Par ailleurs, cette catastrophe qui touche actuellement l’hôpital ne va pas tarder à se répercuter sur le secteur privé. En effet, l’avenir du tourisme médical dont jouit notre économie dépend de l’avenir de l’hôpital. Le secteur public de la santé constitue la source et le berceau de la formation des hommes et des femmes qui font fonctionner les cliniques. J’ai peur pour l’avenir de ceux qui ont investi dans le secteur médical privé (quarante et quelques cliniques en cours de construction et en attente d’autorisation d’exercice en Tunisie, avec une capacité de lits équivalente à celle existante). Ils ont misé sur l’afflux des patients étrangers, notamment Libyens et Africains (70 % des patients des cliniques). Ces patients viennent essentiellement solliciter le savoir-faire médical et paramédical tunisien. Si l’hôpital continue sa dégradation vertigineuse, la formation de ce savoir-faire va connaître le même sort, ainsi que notre image de marque vis-à-vis de nos voisins, qui n’hésiteront pas à changer de destination et à “fermer le robinet”. Ceci rendrait dérisoire les prévisions de nos investisseurs, qui misent sur le tourisme médical.
Messieurs,
Nous avons tous cru à la révolution après le 14 janvier. Le sentiment d’indignation puis d’engagement nous a emporté. J’ai fait partie des collègues qui ont tenté d’aider, de proposer et de discuter des solutions à des problèmes connus et vécus par tous, mais en vain. Nos propositions ne sont que de “gauche”, et de toute façon vous n’en avez pas besoin, vue l’ambiance politiquement correcte qui vous entoure.

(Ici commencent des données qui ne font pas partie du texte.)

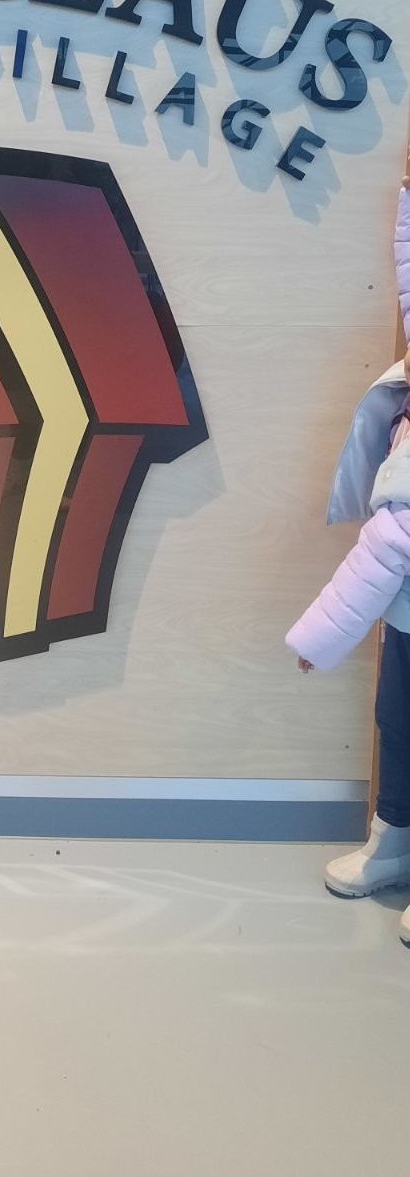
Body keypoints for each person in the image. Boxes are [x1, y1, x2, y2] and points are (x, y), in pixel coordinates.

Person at [287, 172, 410, 945]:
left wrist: (318, 640)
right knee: (395, 723)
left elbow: (385, 550)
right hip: (407, 624)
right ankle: (394, 840)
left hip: (394, 600)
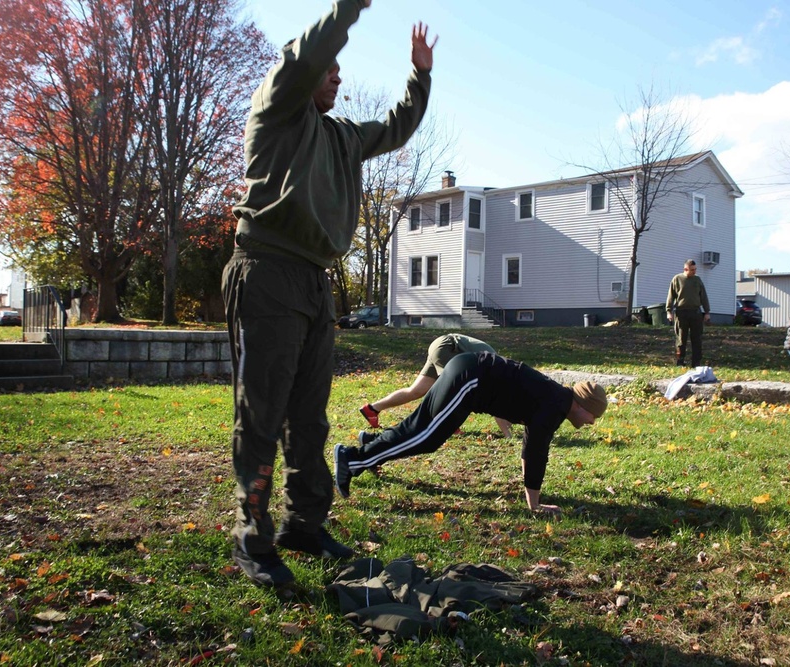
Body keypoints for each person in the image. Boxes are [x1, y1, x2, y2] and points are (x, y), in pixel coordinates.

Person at [220, 0, 436, 589]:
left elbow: (396, 127)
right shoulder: (278, 108)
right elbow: (310, 53)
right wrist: (348, 8)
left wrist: (419, 76)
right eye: (331, 69)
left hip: (315, 282)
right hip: (267, 269)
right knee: (262, 412)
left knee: (309, 417)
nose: (337, 75)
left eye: (341, 70)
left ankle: (303, 524)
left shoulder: (341, 137)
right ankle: (252, 536)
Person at [335, 352, 608, 516]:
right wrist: (535, 506)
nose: (592, 422)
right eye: (594, 415)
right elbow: (537, 453)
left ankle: (371, 443)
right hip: (470, 378)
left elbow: (530, 449)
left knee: (422, 431)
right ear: (582, 405)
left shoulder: (556, 401)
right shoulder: (555, 405)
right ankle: (353, 460)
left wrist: (531, 501)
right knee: (426, 436)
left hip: (467, 372)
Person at [360, 333, 512, 437]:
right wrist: (509, 435)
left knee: (416, 391)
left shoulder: (496, 364)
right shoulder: (496, 367)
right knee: (454, 387)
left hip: (442, 346)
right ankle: (448, 425)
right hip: (448, 347)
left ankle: (372, 409)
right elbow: (495, 404)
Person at [665, 259, 711, 367]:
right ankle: (680, 361)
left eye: (695, 269)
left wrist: (707, 312)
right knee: (681, 339)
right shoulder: (677, 279)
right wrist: (669, 311)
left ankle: (696, 363)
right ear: (685, 269)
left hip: (695, 312)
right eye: (692, 270)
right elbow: (670, 296)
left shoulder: (698, 280)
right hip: (681, 313)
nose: (694, 272)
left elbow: (703, 296)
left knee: (697, 339)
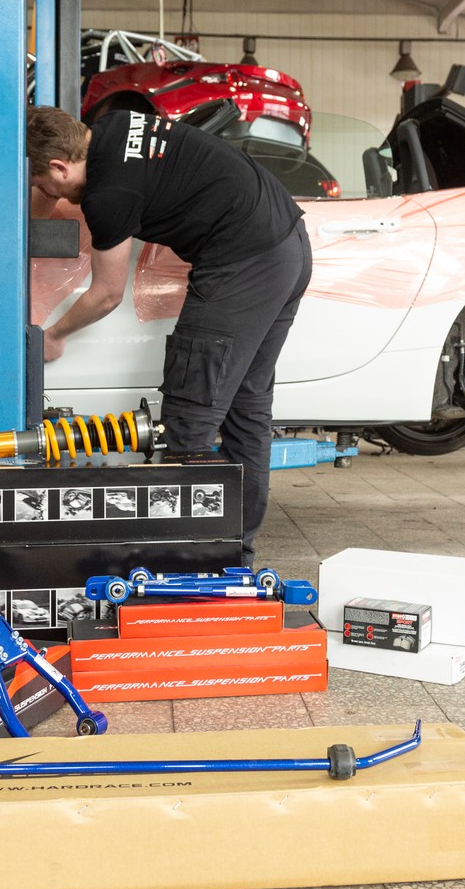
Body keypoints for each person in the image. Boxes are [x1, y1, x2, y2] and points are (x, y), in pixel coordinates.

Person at [26, 106, 312, 564]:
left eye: (43, 184)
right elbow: (46, 202)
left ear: (60, 166)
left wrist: (54, 335)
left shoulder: (108, 195)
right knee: (247, 410)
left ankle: (184, 562)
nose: (47, 195)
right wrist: (34, 200)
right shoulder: (115, 126)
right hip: (288, 245)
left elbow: (106, 294)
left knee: (188, 422)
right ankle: (232, 556)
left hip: (242, 264)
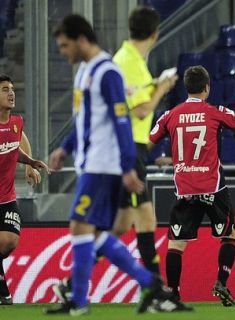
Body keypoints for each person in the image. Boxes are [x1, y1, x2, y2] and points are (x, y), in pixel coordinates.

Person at [45, 14, 182, 315]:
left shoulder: (108, 72)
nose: (63, 52)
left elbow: (122, 121)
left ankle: (80, 299)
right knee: (96, 231)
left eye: (65, 46)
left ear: (82, 40)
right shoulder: (86, 72)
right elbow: (85, 120)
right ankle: (147, 283)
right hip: (90, 162)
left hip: (104, 164)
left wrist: (125, 166)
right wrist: (65, 148)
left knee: (83, 225)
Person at [149, 65, 235, 307]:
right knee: (230, 234)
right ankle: (221, 281)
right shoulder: (215, 112)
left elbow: (149, 140)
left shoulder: (170, 115)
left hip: (185, 189)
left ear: (186, 88)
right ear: (207, 88)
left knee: (177, 243)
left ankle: (174, 294)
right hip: (212, 188)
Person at [112, 5, 177, 275]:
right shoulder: (131, 64)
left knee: (122, 224)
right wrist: (162, 88)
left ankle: (70, 285)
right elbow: (140, 110)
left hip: (128, 146)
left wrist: (152, 85)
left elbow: (131, 101)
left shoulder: (128, 60)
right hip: (129, 147)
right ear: (155, 33)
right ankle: (155, 289)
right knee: (146, 217)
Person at [0, 74, 50, 305]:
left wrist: (30, 164)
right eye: (4, 89)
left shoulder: (16, 122)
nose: (11, 93)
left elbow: (17, 139)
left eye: (11, 89)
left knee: (10, 241)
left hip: (6, 196)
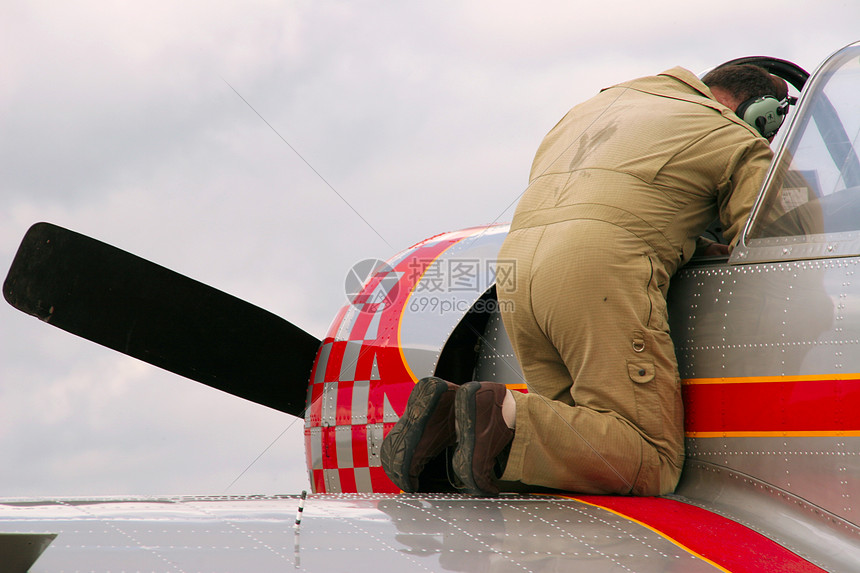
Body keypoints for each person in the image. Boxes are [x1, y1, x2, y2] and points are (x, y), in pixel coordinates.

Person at [382, 63, 788, 496]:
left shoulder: (589, 112)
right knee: (650, 459)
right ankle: (501, 412)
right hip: (599, 275)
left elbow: (627, 203)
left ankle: (449, 415)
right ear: (760, 113)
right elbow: (774, 242)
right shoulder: (734, 136)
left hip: (516, 275)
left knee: (574, 454)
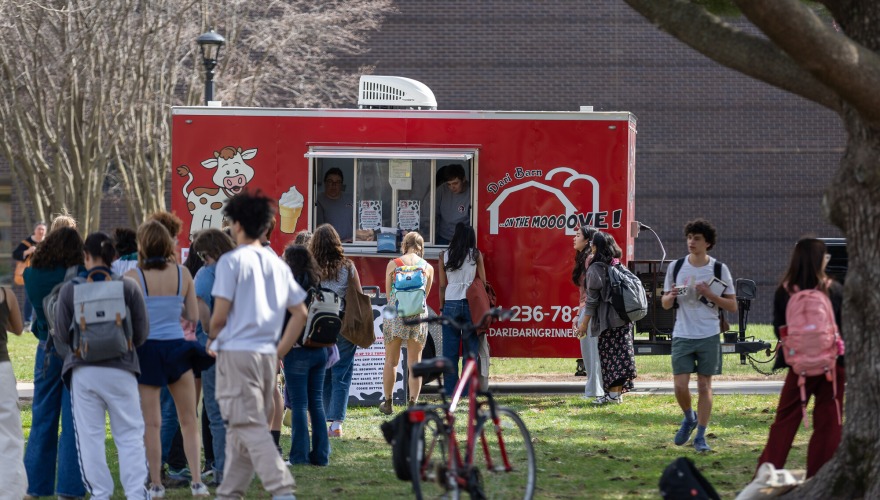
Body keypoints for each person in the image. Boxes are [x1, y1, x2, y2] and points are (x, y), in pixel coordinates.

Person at [207, 191, 307, 500]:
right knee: (241, 433)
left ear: (236, 225)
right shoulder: (277, 263)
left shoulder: (231, 262)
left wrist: (213, 336)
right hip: (266, 357)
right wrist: (279, 351)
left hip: (237, 355)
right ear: (265, 226)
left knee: (247, 426)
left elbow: (218, 317)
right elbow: (300, 313)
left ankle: (281, 489)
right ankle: (229, 493)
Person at [54, 232, 149, 500]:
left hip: (84, 370)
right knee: (130, 435)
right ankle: (136, 493)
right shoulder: (128, 287)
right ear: (113, 257)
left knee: (90, 438)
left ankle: (100, 493)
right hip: (122, 368)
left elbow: (61, 333)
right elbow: (142, 332)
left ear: (86, 256)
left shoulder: (70, 289)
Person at [126, 220, 208, 497]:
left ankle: (155, 483)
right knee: (188, 419)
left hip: (148, 350)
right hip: (177, 349)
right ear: (167, 244)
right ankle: (197, 481)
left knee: (152, 423)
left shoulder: (133, 277)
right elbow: (193, 317)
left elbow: (129, 320)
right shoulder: (183, 273)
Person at [756, 238, 844, 477]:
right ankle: (820, 475)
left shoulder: (784, 290)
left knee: (785, 420)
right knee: (829, 421)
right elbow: (842, 327)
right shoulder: (833, 289)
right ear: (820, 260)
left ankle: (766, 474)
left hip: (798, 367)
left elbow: (779, 329)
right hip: (831, 366)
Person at [21, 226, 86, 499]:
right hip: (76, 351)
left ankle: (34, 486)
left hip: (45, 349)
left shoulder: (32, 275)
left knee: (42, 418)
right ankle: (69, 488)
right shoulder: (80, 274)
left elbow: (37, 316)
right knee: (73, 421)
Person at [661, 219, 736, 453]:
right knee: (679, 385)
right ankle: (689, 417)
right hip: (682, 333)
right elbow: (664, 303)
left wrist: (710, 295)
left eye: (697, 238)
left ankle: (701, 436)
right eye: (689, 237)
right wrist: (671, 296)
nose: (691, 242)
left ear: (708, 243)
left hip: (709, 334)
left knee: (704, 385)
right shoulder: (676, 267)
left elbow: (732, 306)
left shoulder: (719, 269)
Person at [191, 228, 236, 485]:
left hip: (213, 349)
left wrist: (209, 333)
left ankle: (222, 471)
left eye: (202, 255)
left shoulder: (206, 275)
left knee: (216, 414)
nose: (202, 259)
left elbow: (203, 311)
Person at [281, 244, 330, 465]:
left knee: (299, 404)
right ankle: (321, 455)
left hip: (297, 351)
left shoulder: (289, 288)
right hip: (320, 349)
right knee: (316, 403)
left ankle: (299, 456)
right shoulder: (316, 285)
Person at [311, 223, 359, 437]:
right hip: (343, 324)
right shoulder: (348, 266)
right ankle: (336, 424)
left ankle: (321, 421)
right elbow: (358, 294)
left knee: (321, 372)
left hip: (318, 325)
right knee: (342, 373)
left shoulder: (311, 267)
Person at [380, 232, 435, 413]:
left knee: (391, 361)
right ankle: (413, 404)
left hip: (396, 315)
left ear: (404, 245)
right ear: (421, 247)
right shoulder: (427, 267)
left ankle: (388, 403)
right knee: (415, 363)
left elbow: (389, 295)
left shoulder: (393, 264)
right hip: (418, 316)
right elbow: (425, 296)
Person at [581, 231, 637, 406]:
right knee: (621, 358)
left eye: (592, 244)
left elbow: (591, 301)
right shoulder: (618, 265)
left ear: (596, 247)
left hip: (608, 322)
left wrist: (584, 324)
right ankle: (615, 395)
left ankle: (612, 396)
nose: (590, 247)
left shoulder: (595, 269)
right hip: (624, 319)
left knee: (610, 358)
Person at [436, 223, 480, 395]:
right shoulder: (476, 255)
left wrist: (442, 307)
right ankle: (467, 391)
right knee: (470, 351)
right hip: (470, 304)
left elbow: (442, 286)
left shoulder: (444, 256)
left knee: (450, 351)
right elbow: (483, 282)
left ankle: (450, 391)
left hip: (451, 303)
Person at [0, 283, 27, 499]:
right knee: (9, 435)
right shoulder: (5, 294)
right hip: (2, 370)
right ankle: (10, 493)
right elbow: (18, 329)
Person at [572, 225, 604, 399]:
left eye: (578, 235)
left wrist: (584, 318)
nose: (574, 238)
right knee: (589, 353)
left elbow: (592, 293)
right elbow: (582, 293)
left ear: (587, 241)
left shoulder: (589, 260)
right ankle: (595, 390)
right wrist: (578, 315)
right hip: (586, 310)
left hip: (592, 311)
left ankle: (594, 391)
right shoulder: (583, 259)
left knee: (592, 353)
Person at [13, 221, 47, 328]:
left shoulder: (48, 243)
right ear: (34, 230)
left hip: (44, 273)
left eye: (43, 229)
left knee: (45, 297)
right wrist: (27, 251)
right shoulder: (26, 243)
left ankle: (44, 321)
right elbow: (15, 254)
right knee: (29, 297)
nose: (41, 231)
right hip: (30, 273)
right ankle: (28, 323)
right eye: (39, 229)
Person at [435, 164, 471, 244]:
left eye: (455, 183)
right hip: (443, 237)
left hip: (463, 238)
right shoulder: (442, 190)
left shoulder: (472, 192)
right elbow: (434, 214)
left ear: (464, 179)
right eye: (449, 184)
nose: (452, 187)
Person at [315, 168, 354, 242]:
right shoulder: (318, 200)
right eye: (330, 181)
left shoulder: (351, 199)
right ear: (325, 183)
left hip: (351, 244)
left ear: (341, 185)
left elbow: (359, 223)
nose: (334, 185)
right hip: (329, 245)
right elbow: (319, 228)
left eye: (338, 182)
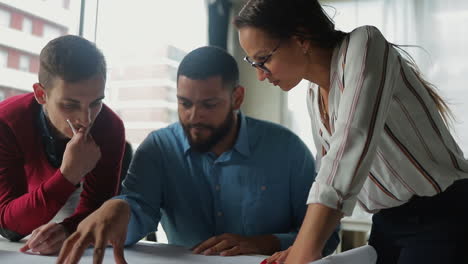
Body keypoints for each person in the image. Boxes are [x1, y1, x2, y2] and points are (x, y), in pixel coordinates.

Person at [56, 46, 340, 264]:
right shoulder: (159, 148)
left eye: (209, 104)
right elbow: (139, 210)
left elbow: (327, 238)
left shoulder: (287, 150)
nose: (194, 117)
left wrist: (265, 243)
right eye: (184, 103)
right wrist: (119, 209)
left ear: (237, 98)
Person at [233, 0, 468, 263]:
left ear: (300, 38)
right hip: (386, 224)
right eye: (253, 63)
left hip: (444, 216)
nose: (261, 76)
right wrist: (301, 245)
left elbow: (348, 150)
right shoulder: (313, 95)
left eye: (263, 59)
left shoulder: (365, 44)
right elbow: (326, 172)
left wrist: (305, 249)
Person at [0, 35, 125, 255]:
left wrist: (68, 229)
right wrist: (69, 175)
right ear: (41, 94)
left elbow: (96, 211)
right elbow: (9, 228)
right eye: (70, 105)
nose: (86, 120)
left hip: (53, 214)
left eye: (96, 103)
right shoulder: (6, 121)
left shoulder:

Messieurs, vous pouvez continuer à surfer sur d’autres vagues, mais comme vous le savez, le secteur de la santé est un domaine où l’art et le plaisir de servir les autres se manifeste dans toute sa splendeur. La politique n’a pas de place dans la santé. Quand on tombe malade, on ne choisit pas son médecin en fonction de ses tendances politiques. Même le terme “politique de la santé” n’a rien à voir avec la politique de façon générale, encore moins avec l’image de la politique partisane que nous sommes en train de vivre dans notre pays.
Messieurs, veuillez accepter de refuser ma future demande de démission, malgré toutes les tentations du secteur privé, malgré le souci d’assurer l’avenir de ma progéniture, malgré les conditions répulsives du travail à l’hôpital, malgré le dégoût qui ne cesse de croître, malgré que je me rends compte que je continue à soigner mes patients dans des conditions que je n’accepterais pas pour mes proches. C’est mortel, mais je me réconcilie en me disant que nous sommes en situation de guerre.
Messieurs, le pire, c’est qu’il n’y a aucune visibilité … Restez médecins et trouvez en une.
Dr. Ramzi Bouzidi : Professeur agrégé à la faculté de médecine de Tunis. Chirurgien orthopédiste – Hôpital Charles Nicolle de Tunis.